Un reportero en medio del conflicto
Mateo era el director de la revista independiente El Confidente, de Yarumal. El 5 de mayo fue reportado como desaparecido después de viajar a Briceño, un municipio en el que al menos tres grupos armados se disputan el control territorial —el ‘Clan del Golfo’, las disidencias de ‘Mordisco’ y las de ‘Calarcá’—, para investigar los enfrentamientos y las graves violaciones a los derechos humanos a las que está sometida la población: desplazamientos, confinamientos y asesinatos selectivos.
Los últimos pasos del periodista
El joven reportero llegó el 4 de mayo al casco urbano del municipio buscando contactos que le facilitaran el acceso a la vereda Palmichal, lugar donde horas antes se había presentado un combate entre tropas del Ejército y las disidencias.

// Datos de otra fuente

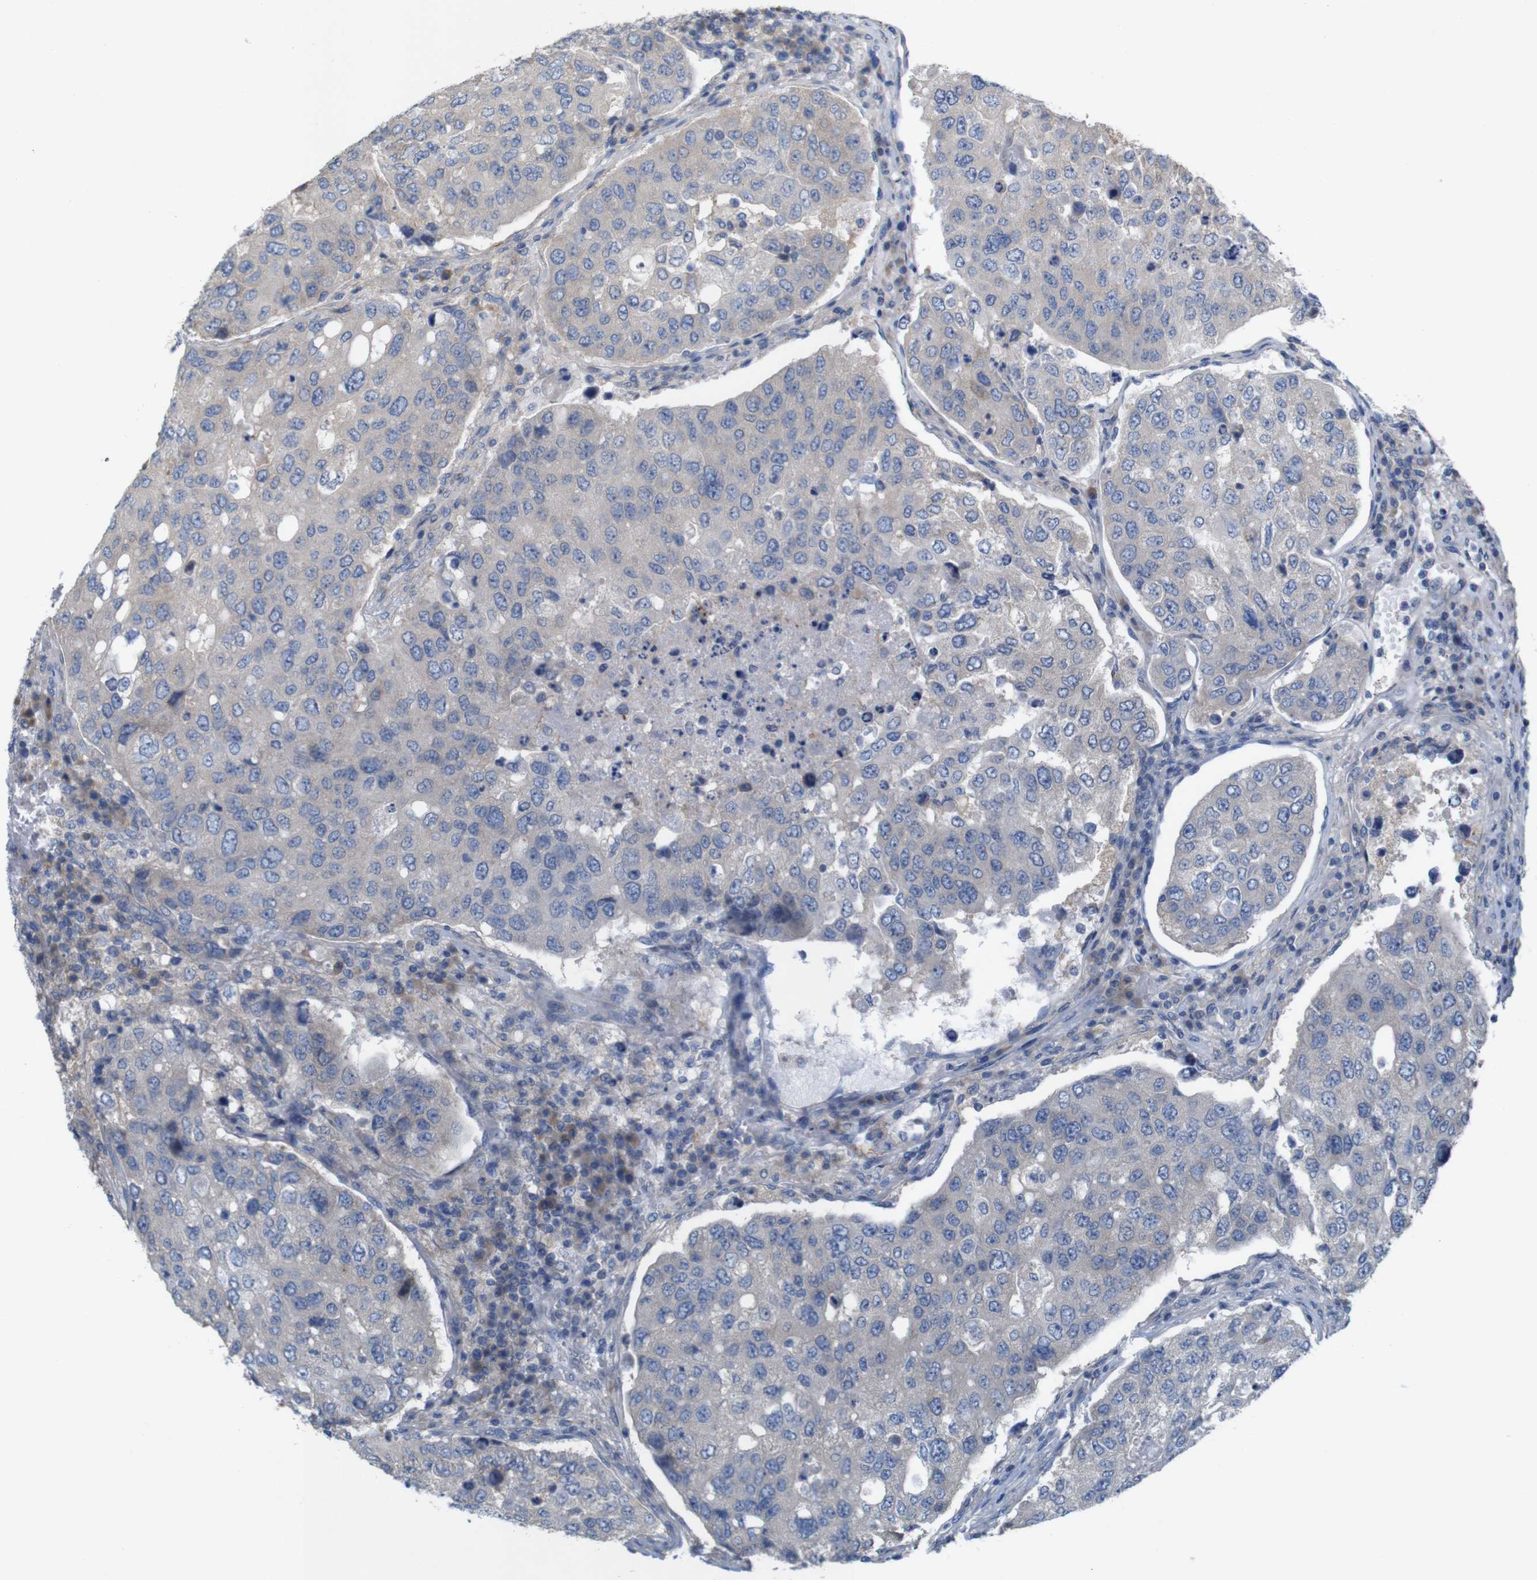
{"staining": {"intensity": "negative", "quantity": "none", "location": "none"}, "tissue": "urothelial cancer", "cell_type": "Tumor cells", "image_type": "cancer", "snomed": [{"axis": "morphology", "description": "Urothelial carcinoma, High grade"}, {"axis": "topography", "description": "Lymph node"}, {"axis": "topography", "description": "Urinary bladder"}], "caption": "Immunohistochemistry (IHC) of human urothelial cancer displays no staining in tumor cells.", "gene": "MYEOV", "patient": {"sex": "male", "age": 51}}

El periodista también acudió a la Alcaldía de Briceño para solicitar acompañamiento y garantías de seguridad, pero desde la administración local intentaron convencerlo de no desplazarse hacia la zona rural debido al terrible riesgo.
Poco después se reportó su desaparición. Entre la noche del miércoles y la mañana del jueves comenzaron a conocerse reportes preliminares entregados a la Defensoría del Pueblo que señalaban que el joven habría sido secuestrado, torturado y asesinado por integrantes del frente 36 entre las veredas Travesías y El Hoyo.
El periodista estaba investigando los enfrentamientos y las graves violaciones a los derechos humanos.